Grâce aux entreprises appartenant aux indigènes du pays et qui ont le sens du patriotisme national peuvent assurer de meilleurs emplois dans le pays et également capables de protéger les intérêts vitaux du pays.

En fait, c’est avec une élite économique et financière indigène que tout pays peut résister aux intérêts colonisateurs étrangers présents sur le sol national. Mais également, c’est une entreprise patriotique, une entreprise appartenant aux indigènes nationaux qui sera encore au pays lorsque des intérêts et des coûts de la main d’œuvre internationale compétitionnent avec ceux et celles du pays même.

Pour le reste, la sous-traitance forcera tôt ou tard certaines délocalisations vers des endroits où les conditions seront toujours plus favorables à l’investissement international et au capital international de façon plus générale.

En d’autres termes,  pour s’assurer d’un développement réel, tout État, tout pays qui se respecte se doit de construire et de protéger une bourgeoisie indigènes qui surpasse de très loin en nombre et en possession toute bourgeoisie étrangère présente sur son territoire.

Cette idée de patriotisme économique consiste à faciliter le peuple indigène à s’enrichir pour devenir majoritaire de la classe possédante et bourgeoise. De telle sorte, que les entreprises puissent non seulement s’identifier au pays mais également appartenir aux indigènes mêmes du pays. Car en fait, c’est par l’entremise de politiques publiques et étatiques que l’État peut faciliter l’enrichissement de ses propres citoyens indigènes dans un esprit de compétition

Par ailleurs, depuis 1989 qui a marqué l’effondrement du bloc de l’Est et de l’influence de la super-puissance Soviétique, toutes les universités et tous les médias se sont alignés sur l’idéologie capitaliste et libérale de l’occident. Et, c’est comme par magie en moins d’une fraction de seconde, que tous les pays du monde se sont mis à penser de façon uniforme et de la même façon.

Personne n’ose critiquer l’économie de marché, ni les dérives interventionnistes des grandes puissances occidentales dans les pays du moyen et du proche orient, en Afrique, en Amérique Latine et dans les Caraïbes au nom de la démocratie libérale et occidentale.

Non plus, plus personne n’ose questionner les retraits de l’État dans le domaine social et les différentes vagues de partenariats public-privé ou l’augmentation des dépenses pour les armements des États car tout se rassemble et tout doit se ressembler.

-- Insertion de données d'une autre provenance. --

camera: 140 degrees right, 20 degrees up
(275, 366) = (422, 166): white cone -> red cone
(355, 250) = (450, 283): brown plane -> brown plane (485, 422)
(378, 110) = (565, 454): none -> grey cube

La critique et l’esprit critique disparaissent dans toutes les universités du monde car tout le monde veut être à la mode de la mondialisation et de la globalisation alors que ces deux mouvements économiques et politiques sont pourtant vieux depuis les grandes croisades occidentales des années 1492.

Entre temps, les bourgeoisies locales des différents pays s’organisent minutieusement entre elles pour contrôler le monde avec tous les supports des grandes bourgeoisies des grandes puissances pour contrôler les marchés locaux des pays pauvres en imposant de fait une misère atroce que tous les pauvres subissent à cause de cette complicité de leurs bourgeoisies nationales.

Ainsi donc, on a les bourgeoisies mondialisées et internationales qui supportent les guerres ailleurs que chez elles en détruisant les infrastructures de tous les pays en voie de développement ou légèrement avancés, les monnaies locales sont dévalorisées à outrance pour être achetées et cachées en attendant les reprises économiques et les reconstructions. C’est le cas pour l’Afghanistan, la Libye, la Syrie, le Yémen, Haïti, le Venezuela, le Congo, le Nicaragua, le Brésil, l’Argentine.